_Your goal:_ Reproduce every line of the records, from the line containing "HAGAKURE ‘Hidden among the l" down to the line containing "OOSTERSE KRIJGSKUNST MONNICKENDAM", with both of those lines included.

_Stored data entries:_
════════

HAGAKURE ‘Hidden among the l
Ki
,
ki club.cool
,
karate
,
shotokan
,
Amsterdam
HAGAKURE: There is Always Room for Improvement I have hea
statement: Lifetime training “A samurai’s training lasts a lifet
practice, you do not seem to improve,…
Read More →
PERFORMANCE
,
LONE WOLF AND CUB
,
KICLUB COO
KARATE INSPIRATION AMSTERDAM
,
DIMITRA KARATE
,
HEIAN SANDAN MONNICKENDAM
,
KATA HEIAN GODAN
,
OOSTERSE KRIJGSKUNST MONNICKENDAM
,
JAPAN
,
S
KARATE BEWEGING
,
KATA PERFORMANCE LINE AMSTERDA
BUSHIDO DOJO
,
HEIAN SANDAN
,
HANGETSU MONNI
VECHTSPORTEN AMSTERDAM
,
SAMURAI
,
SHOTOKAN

════════

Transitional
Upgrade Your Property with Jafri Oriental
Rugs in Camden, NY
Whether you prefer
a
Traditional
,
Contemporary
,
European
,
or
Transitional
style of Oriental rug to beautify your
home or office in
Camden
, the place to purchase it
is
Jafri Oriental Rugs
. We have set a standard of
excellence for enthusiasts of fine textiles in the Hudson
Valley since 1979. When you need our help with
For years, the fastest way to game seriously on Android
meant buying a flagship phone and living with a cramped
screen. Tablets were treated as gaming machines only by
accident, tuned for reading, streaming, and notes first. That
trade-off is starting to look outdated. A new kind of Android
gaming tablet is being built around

════════

_Solution:_
HAGAKURE ‘Hidden among the l
Ki
,
ki club.cool
,
karate
,
shotokan
,
Amsterdam
HAGAKURE: There is Always Room for Improvement I have hea
statement: Lifetime training “A samurai’s training lasts a lifet
practice, you do not seem to improve,…
Read More →
PERFORMANCE
,
LONE WOLF AND CUB
,
KICLUB COO
KARATE INSPIRATION AMSTERDAM
,
DIMITRA KARATE
,
HEIAN SANDAN MONNICKENDAM
,
KATA HEIAN GODAN
,
OOSTERSE KRIJGSKUNST MONNICKENDAM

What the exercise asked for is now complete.